あれだけ冷たい事を言おうと突き離そうと思う事は同じで、
ただサッカーが好きでサッカーがしたいだけなのだ。
「俺も、アイツも……みんなで勝ちたいって、思ってます」
南沢は答えない。
(アイツ、ね)
何時の間に仲良くなったんだか、と肩をすくめる。
アイツが誰を指しているのかを一瞬で理解していることに対して、
突っ込みを入れる人はこの場に誰もいない。
「そのみんなに、勝手に俺を巻き込んでるってことか」
ぷいと背中を向けて、南沢は歩き出した。
構っていられない。
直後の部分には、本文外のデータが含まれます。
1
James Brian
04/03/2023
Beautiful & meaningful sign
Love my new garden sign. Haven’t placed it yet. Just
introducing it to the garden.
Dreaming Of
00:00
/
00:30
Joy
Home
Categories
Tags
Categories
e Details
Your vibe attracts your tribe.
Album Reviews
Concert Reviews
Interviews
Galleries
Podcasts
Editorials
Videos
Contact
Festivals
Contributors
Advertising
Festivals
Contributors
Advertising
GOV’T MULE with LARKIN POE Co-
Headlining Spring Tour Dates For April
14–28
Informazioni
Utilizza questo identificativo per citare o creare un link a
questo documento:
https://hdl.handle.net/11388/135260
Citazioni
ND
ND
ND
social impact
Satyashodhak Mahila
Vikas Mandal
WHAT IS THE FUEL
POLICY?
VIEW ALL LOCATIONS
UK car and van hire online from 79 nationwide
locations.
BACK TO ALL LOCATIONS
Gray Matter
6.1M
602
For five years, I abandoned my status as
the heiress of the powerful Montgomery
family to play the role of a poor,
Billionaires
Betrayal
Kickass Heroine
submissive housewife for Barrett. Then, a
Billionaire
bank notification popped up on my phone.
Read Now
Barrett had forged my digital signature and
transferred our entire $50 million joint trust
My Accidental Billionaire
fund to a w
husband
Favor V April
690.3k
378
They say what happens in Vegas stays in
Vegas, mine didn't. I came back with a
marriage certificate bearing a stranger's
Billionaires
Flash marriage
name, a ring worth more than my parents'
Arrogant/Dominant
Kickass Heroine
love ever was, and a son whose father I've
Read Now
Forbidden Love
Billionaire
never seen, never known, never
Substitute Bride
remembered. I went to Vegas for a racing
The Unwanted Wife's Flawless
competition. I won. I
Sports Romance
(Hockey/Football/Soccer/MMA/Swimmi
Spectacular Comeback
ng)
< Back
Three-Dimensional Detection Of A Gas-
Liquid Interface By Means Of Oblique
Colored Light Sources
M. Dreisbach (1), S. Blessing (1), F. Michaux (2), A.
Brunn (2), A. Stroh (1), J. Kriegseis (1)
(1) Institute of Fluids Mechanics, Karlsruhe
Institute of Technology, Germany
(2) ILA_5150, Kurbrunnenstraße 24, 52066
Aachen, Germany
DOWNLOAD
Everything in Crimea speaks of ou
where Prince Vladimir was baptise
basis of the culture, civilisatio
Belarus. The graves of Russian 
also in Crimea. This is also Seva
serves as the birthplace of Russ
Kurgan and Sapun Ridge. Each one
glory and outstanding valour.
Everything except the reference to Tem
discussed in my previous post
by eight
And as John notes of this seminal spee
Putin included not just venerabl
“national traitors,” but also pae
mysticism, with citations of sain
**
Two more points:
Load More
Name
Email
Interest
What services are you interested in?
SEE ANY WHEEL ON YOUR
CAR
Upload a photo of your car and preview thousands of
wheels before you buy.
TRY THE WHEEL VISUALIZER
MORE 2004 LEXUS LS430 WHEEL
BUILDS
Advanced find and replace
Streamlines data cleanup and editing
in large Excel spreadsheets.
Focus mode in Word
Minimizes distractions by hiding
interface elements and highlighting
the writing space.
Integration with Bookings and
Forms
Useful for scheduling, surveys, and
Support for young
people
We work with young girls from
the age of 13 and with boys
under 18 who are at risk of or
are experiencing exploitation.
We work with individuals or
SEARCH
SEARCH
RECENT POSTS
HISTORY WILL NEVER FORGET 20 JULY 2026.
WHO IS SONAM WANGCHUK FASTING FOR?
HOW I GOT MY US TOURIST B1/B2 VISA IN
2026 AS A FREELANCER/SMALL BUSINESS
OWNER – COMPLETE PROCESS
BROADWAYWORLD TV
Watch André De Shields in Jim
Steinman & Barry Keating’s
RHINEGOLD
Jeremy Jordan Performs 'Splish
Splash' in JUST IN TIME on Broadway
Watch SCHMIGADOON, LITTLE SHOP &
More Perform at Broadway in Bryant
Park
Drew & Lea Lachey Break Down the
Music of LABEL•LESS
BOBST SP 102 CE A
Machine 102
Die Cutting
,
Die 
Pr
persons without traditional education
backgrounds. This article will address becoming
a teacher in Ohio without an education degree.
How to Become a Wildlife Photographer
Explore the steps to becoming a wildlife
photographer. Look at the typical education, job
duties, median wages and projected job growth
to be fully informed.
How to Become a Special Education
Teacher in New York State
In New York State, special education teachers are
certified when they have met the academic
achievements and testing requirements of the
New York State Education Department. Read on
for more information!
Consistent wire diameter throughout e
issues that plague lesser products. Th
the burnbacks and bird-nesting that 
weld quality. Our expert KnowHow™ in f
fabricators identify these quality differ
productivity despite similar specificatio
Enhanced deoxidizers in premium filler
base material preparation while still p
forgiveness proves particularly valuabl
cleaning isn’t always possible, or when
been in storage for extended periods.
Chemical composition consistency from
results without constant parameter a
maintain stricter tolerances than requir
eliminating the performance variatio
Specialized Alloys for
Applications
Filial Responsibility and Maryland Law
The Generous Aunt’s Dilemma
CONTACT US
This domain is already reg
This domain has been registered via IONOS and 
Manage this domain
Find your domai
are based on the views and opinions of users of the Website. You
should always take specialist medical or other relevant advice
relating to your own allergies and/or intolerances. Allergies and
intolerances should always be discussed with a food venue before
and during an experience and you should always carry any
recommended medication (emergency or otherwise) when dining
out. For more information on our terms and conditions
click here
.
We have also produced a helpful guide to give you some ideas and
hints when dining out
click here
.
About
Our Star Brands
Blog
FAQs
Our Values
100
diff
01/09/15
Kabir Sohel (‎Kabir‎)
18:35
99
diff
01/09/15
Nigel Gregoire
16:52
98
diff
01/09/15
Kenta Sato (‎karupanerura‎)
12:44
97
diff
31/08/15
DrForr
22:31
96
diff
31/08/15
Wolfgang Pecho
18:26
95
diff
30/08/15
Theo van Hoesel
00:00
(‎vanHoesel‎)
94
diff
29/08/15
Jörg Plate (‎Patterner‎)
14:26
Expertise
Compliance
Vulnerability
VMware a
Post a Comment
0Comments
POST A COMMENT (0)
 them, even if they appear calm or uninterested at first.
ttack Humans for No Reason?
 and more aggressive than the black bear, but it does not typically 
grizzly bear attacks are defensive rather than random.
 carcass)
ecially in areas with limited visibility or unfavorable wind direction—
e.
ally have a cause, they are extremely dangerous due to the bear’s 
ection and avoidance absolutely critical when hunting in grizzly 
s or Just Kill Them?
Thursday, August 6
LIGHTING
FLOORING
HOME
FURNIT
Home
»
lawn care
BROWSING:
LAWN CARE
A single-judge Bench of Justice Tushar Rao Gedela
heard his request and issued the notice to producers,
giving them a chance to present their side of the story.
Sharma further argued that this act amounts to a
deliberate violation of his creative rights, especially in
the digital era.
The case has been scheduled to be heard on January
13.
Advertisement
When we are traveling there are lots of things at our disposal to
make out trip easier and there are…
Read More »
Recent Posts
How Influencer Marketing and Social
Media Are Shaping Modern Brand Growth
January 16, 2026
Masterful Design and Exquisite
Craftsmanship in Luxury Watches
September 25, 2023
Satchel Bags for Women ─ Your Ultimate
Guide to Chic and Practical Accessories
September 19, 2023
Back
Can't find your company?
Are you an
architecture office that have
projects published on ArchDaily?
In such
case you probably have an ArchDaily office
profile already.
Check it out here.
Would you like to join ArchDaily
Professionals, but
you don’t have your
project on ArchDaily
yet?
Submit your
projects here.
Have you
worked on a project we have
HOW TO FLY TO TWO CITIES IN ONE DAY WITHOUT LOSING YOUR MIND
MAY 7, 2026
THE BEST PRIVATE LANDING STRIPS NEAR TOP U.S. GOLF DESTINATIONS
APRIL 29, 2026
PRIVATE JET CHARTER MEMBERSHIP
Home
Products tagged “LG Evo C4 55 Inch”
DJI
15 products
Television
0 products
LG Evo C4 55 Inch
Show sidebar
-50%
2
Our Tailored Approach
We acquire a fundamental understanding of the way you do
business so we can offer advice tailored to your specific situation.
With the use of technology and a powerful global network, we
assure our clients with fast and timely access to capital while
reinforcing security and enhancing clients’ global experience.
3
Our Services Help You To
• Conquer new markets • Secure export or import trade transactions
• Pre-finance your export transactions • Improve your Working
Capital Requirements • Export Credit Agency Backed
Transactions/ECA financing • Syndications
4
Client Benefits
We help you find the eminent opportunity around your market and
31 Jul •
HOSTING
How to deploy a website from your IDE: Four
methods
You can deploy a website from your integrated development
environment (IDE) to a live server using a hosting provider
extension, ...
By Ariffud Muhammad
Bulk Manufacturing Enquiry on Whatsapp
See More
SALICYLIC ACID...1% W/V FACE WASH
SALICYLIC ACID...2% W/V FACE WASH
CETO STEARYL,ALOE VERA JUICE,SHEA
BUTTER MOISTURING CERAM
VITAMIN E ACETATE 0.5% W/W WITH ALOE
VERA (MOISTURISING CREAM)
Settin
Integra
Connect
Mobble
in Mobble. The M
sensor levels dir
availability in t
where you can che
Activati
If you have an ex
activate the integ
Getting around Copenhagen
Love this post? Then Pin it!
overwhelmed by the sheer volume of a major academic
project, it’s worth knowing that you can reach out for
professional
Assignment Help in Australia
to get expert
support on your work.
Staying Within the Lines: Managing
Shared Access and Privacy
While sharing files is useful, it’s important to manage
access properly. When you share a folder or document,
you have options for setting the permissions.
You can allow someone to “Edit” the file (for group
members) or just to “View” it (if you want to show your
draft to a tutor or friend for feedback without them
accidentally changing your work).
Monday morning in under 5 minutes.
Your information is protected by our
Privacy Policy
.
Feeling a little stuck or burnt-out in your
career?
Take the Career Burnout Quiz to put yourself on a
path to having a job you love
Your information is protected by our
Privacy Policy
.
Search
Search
そう判断したからだ。
「勝手に、って……」
「サッカーなんて」
立ち止まって、一言だけ呟いた。
「俺には辛いだけだったよ」
後輩たちのようにまっすぐに好きな事に向き合えないし、
せめてあと一年早くこの風が吹いてくれればよかった、と思っているからこそ、
南沢はそう言うことしかできず、また立ち去るしかなかった。
<その三、恥ずかしくって出ていけませんでした>
やばい完全に出ていくタイミング逃がした。
倉間は顔面から冷や汗を垂れ流しながらそんな事を考えている。
思わず木の陰に隠れて様子を伺うと、そこでは和やかに談笑する先輩と後輩が居た。
天馬と信助が河川敷で特訓をするという話はぼんやりと聞いていた。
いや、着替え中にわーわー大声で叫んでいたので耳に入らないはずもなかった。
(あの二人だけで練習したって大した成果は上がらないだろうしな)
あくまで勝利のため、チームの実力を上げるためにだと自分に言い聞かせて、
倉間は朝早くにウォーミングアップを済ませて河川敷へと足を運んだ。
丁度そこでは技の完成に二人が喜びの声をあげていて、
何かしらの声をかけようとした瞬間に三国たちに先を越され、冒頭に戻る。
和気あいあいと特訓に精を出す天馬たちを遠巻きに見つめながら、
倉間はどのタイミングで顔を出せばいいのかを必死に計算していた。
今だ、ああ駄目だ車田先輩に先を越された、よし今ならあーやっぱ駄目だ天馬が動いた。
そんな一人漫才を始めて、そろそろ三十分が経過しようとしている。
今まで散々ツンデレ街道を突っ走ってきてしまったせいで、
三十分をフルに使って思考を回転させても出ていくタイミング一つ探し出せない。
結果として木の陰から出ては隠れるを繰り返す不審者に成り下がっている。
「天馬ー! ランチタイムだよー!!」
背後から聞き慣れた少女の声がして、倉間はまた物陰に身を寄せた。
草葉の陰からこそこそと高台に目を向ければ、
そこにはランチボックスを片手にブンブン手を振るマネージャーと
見慣れない女性が天馬たちに向かって声をかけている姿が見える。
――もう駄目だこれ一生出ていけない。
下手に出て行っても、こそこそ帰るにしても恥ずかしすぎる。
前も後ろも塞がれてしまい、どうにも身動きができなくなってしまった倉間は、
結局全員が帰るまでその場からぴくりとも動けず、
これといって意味のない日曜日を過ごすこととなってしまった。
さらに後日更なる悲劇を倉間が襲う。
「あの、秋姉が言ってたんですけど、あの日倉間先輩も河川敷に来てたんですか?」
無邪気な笑顔で天馬がそう言ってきた瞬間倉間に出来たのは、
無言で鳩尾を殴りつけて呼吸ごと黙らせることだけだった。